Monday Memories – GFS Headquarters Part 6

ETHEL BURT CLUB

At the beginning of 1947 the Married Members’ Committee which had been formed in 1940 was renamed the ‘Ethel Burt Club’ with the permission of their much loved GFS President. (Later on, the club became the ‘Ethel Burt Townsend Fellowship’) Miss M. Milne Robertson was the Chairman and Mrs Boyes the Secretary in 1947 and they continued in those positions for many years. Meetings were held monthly and the membership grew from 35 to 77 in the next five years.

The programmes included drama, recitals and lectures.  The members trained as a choir under Mrs Bird, with Mrs Lappin as accompanist. They helped with the singing at the GFS Festival Services, as well as providing entertainment at various functions. The Ethel Burt Club was a great support group for any Diocesan functions, providing afternoon teas at sports days and exhibitions, as well as assisting with Leaders’ Teas.

It was a very happy club where lifetime friendships were made. The members brought their babies and young children to the meetings and the spacious hall and other areas provided wonderful opportunities for the young ones to play together. One of the special joys was that two generations of pre-schoolers shared these meetings with their mothers.

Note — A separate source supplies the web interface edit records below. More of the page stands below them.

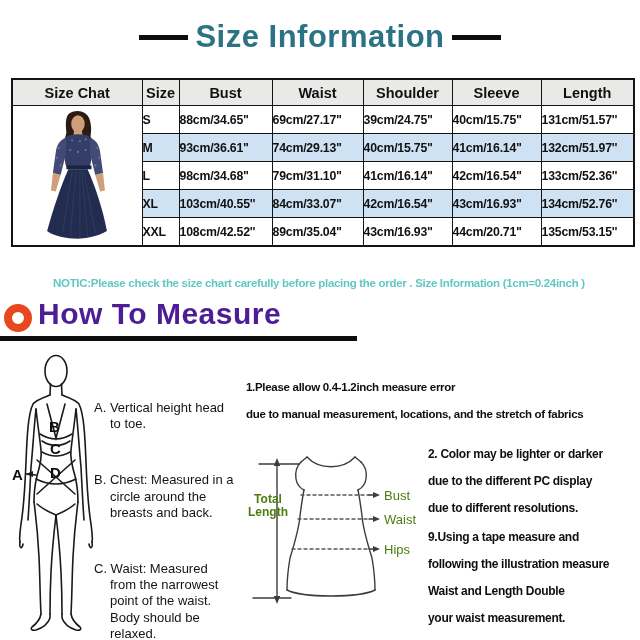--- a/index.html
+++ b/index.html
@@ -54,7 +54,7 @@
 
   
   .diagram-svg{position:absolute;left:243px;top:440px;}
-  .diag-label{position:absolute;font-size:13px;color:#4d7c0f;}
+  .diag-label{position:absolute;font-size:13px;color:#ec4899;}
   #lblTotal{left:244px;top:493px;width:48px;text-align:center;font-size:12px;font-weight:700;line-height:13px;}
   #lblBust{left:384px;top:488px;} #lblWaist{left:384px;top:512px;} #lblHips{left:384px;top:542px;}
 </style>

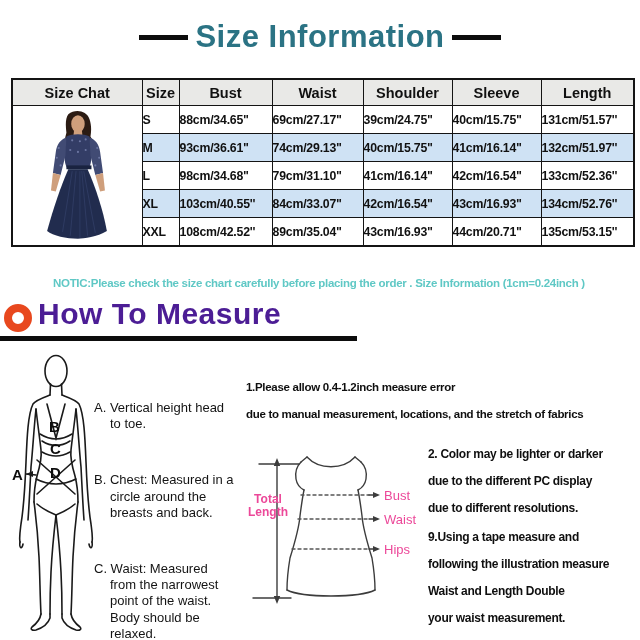--- a/index.html
+++ b/index.html
@@ -224,7 +224,7 @@
   <div class="note" id="note2">2. Color may be lighter or darker
 due to the different PC display
 due to different resolutions.</div>
-  <div class="note" id="note3">9.Using a tape measure and
+  <div class="note" id="note3">3.Using a tape measure and
 following the illustration measure
 Waist and Length Double
 your waist measurement.</div>

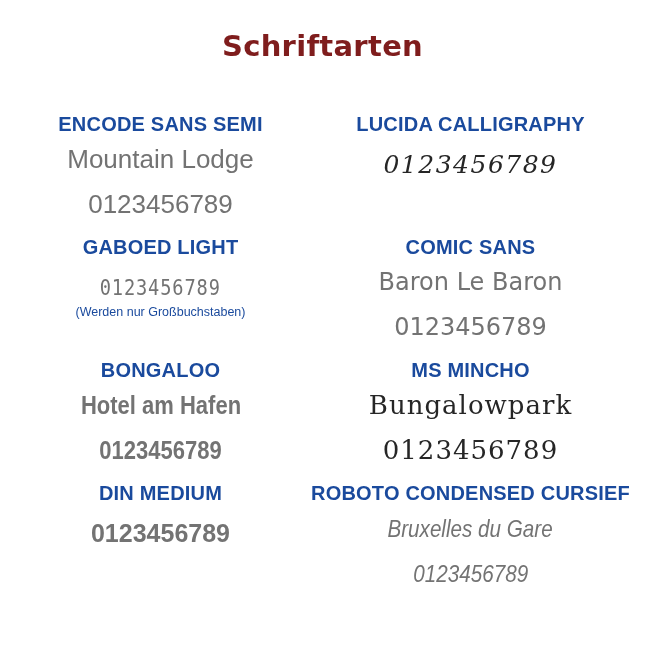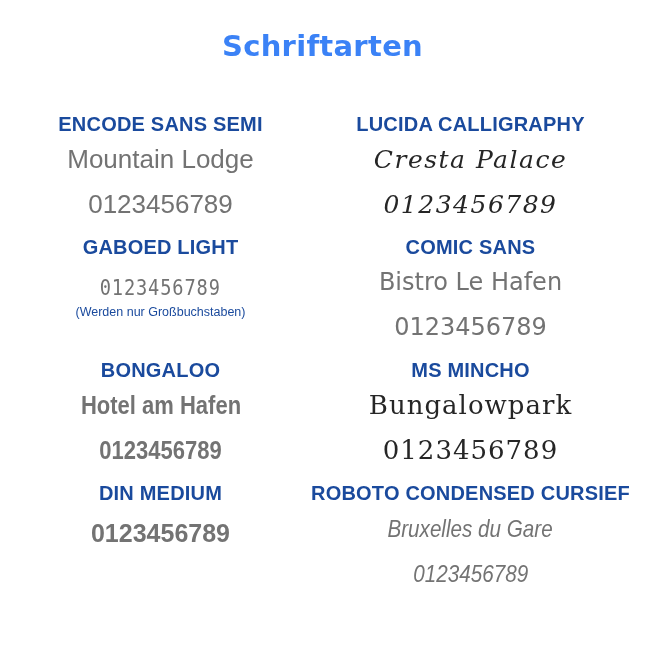--- a/index.html
+++ b/index.html
@@ -26,7 +26,7 @@
     font-weight: bold;
     font-size: 29px;
     letter-spacing: 0.3px;
-    color: #3b82f6;
+    color: #7f1d1d;
     margin: 0 0 0 0;
     height: 86px;
     line-height: 40px;

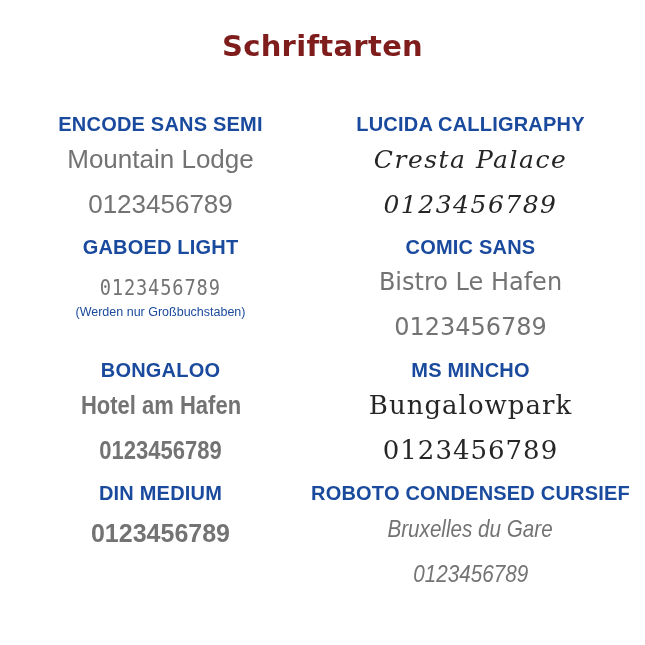--- a/index.html
+++ b/index.html
@@ -97,7 +97,6 @@
 
     <section class="cell">
       <h2 class="fname">LUCIDA CALLIGRAPHY</h2>
-      <div class="sample s-lucida">Cresta Palace</div>
       <div class="digits s-lucida">0123456789</div>
     </section>
 

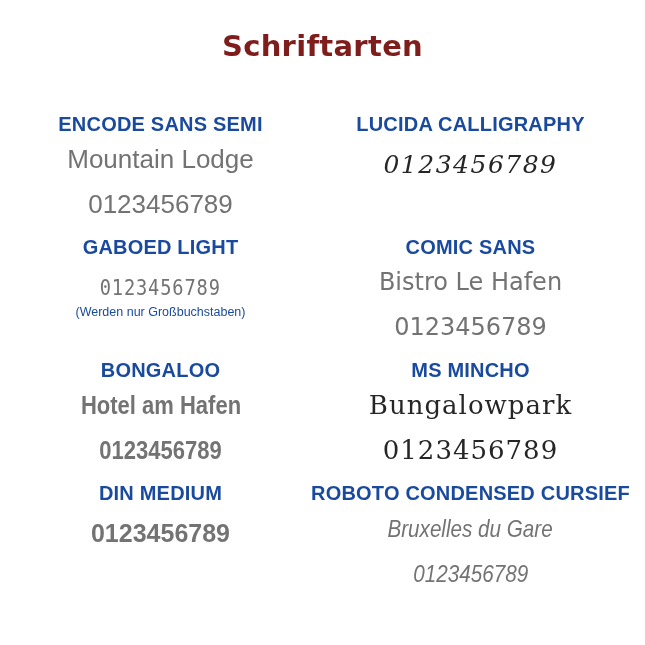--- a/index.html
+++ b/index.html
@@ -108,7 +108,7 @@
 
     <section class="cell">
       <h2 class="fname">COMIC SANS</h2>
-      <div class="sample s-comic">Bistro Le Hafen</div>
+      <div class="sample s-comic">Baron Le Baron</div>
       <div class="digits s-comic">0123456789</div>
     </section>
 

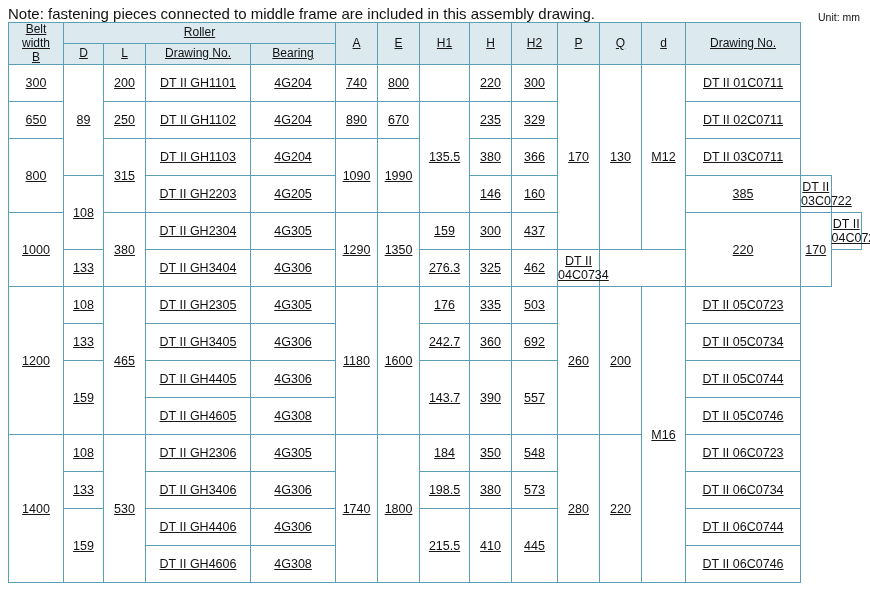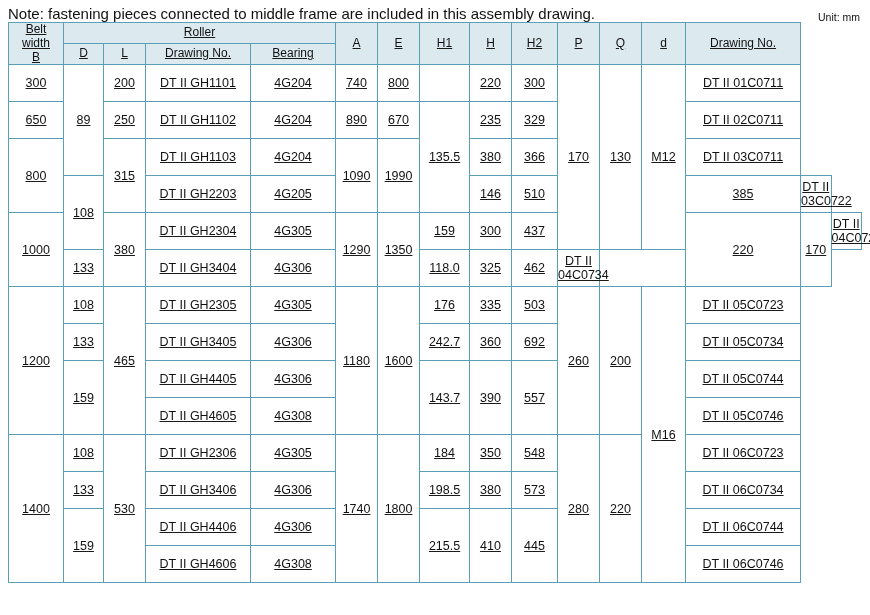--- a/index.html
+++ b/index.html
@@ -160,7 +160,7 @@
         <td>DT II GH2203</td>
         <td>4G205</td>
         <td>146</td>
-        <td>510</td>
+        <td>160</td>
         <td>385</td>
         <td>DT II 03C0722</td>
       </tr>

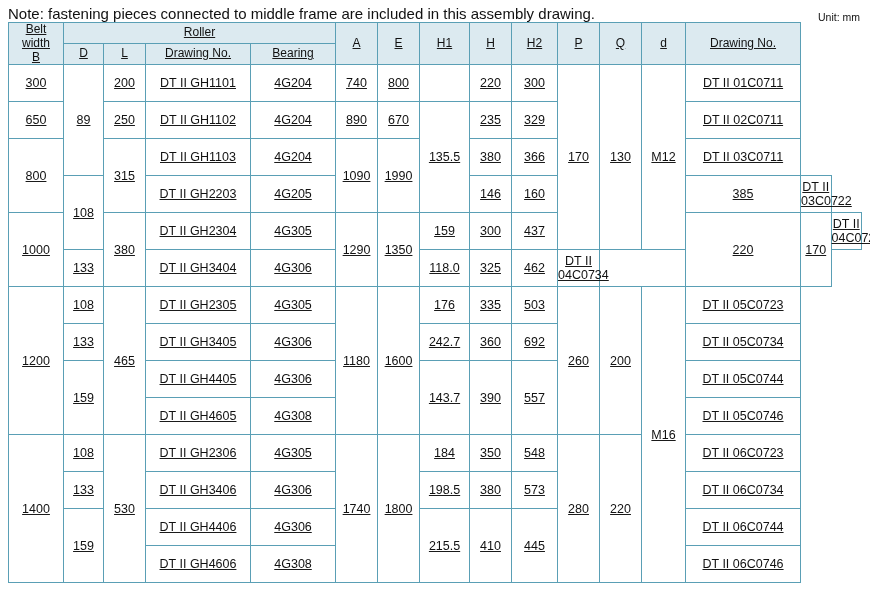--- a/index.html
+++ b/index.html
@@ -182,7 +182,7 @@
         <td>133</td>
         <td>DT II GH3404</td>
         <td>4G306</td>
-        <td>118.0</td>
+        <td>276.3</td>
         <td>325</td>
         <td>462</td>
         <td>DT II 04C0734</td>

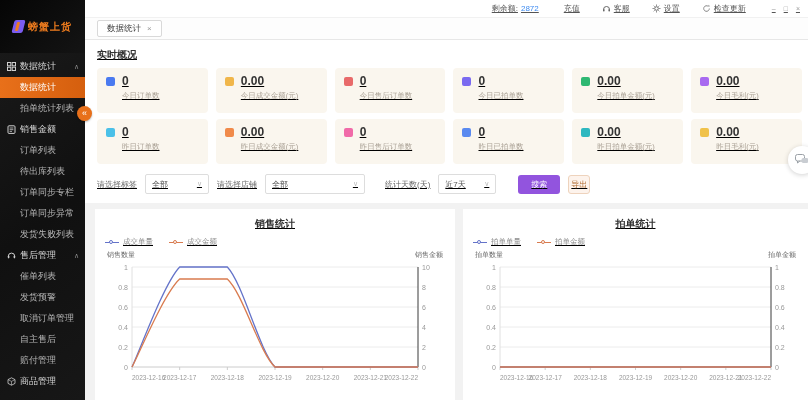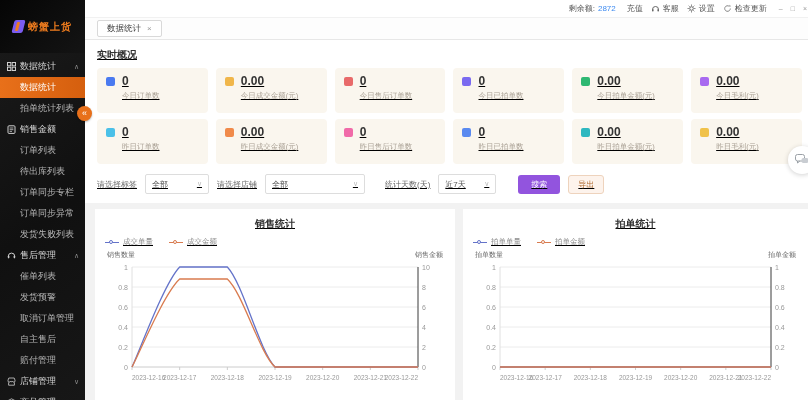--- a/index.html
+++ b/index.html
@@ -24,7 +24,7 @@
 
   
   .main { flex:1; display:flex; flex-direction:column; min-width:0; }
-  .topbar { height:18px; background:#fff; border-bottom:1px solid #f1f1f1; display:flex; align-items:center; justify-content:flex-end; gap:8px; padding-right:1px; font-size:8px; color:#555; }
+  .topbar { height:18px; background:#fff; border-bottom:1px solid #f1f1f1; display:flex; align-items:center; justify-content:flex-end; gap:22px; padding-right:8px; font-size:8px; color:#555;text-decoration:underline; }
   .topbar .blue { color:#3d8af0; margin:0 3px; }
   .hitem { display:inline-flex; align-items:center; gap:3px; cursor:pointer; }
   .winctl { display:inline-flex; gap:8px; color:#9a9a9a; font-size:7px; margin-left:4px; }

When the Headquarters building was sold in 1973 the club was no longer able to continue in the same way, but the links of friendship were strong and the remaining members continued to meet monthly over coffee to keep in touch, and did for many years after.

HEADQUARTERS TOWNSEND FELLOWSHIP

The Headquarter s Townsend Fellowship was formed in 1948 for GFS members over twenty five years of age who were not attached to a branch. Miss Amy Woodbridge was the first President and Miss Rose Tuck the Secretary. Their programmes included speakers, visits to places of interest, ‘Cootie’ nights, socials and other activities. There was always strong support for GFS mission projects and they joined in all Diocesan activities. In the 1950s they supported a child at Sister Kate’s Home in Queens Park, which was an Anglican Home at that time, and made knitted clothes for her. They combined with the Orana Club for many events.  

A special project over a long period has been the support of Nulsen Haven – a home for the intellectually handicapped. Members have made large quantities of knitted garments and gift items for the residents and visit the home every year. In 1984 the Headquarters Townsend Fellowship group was presented with a certificate of appreciation for outstanding support for the home.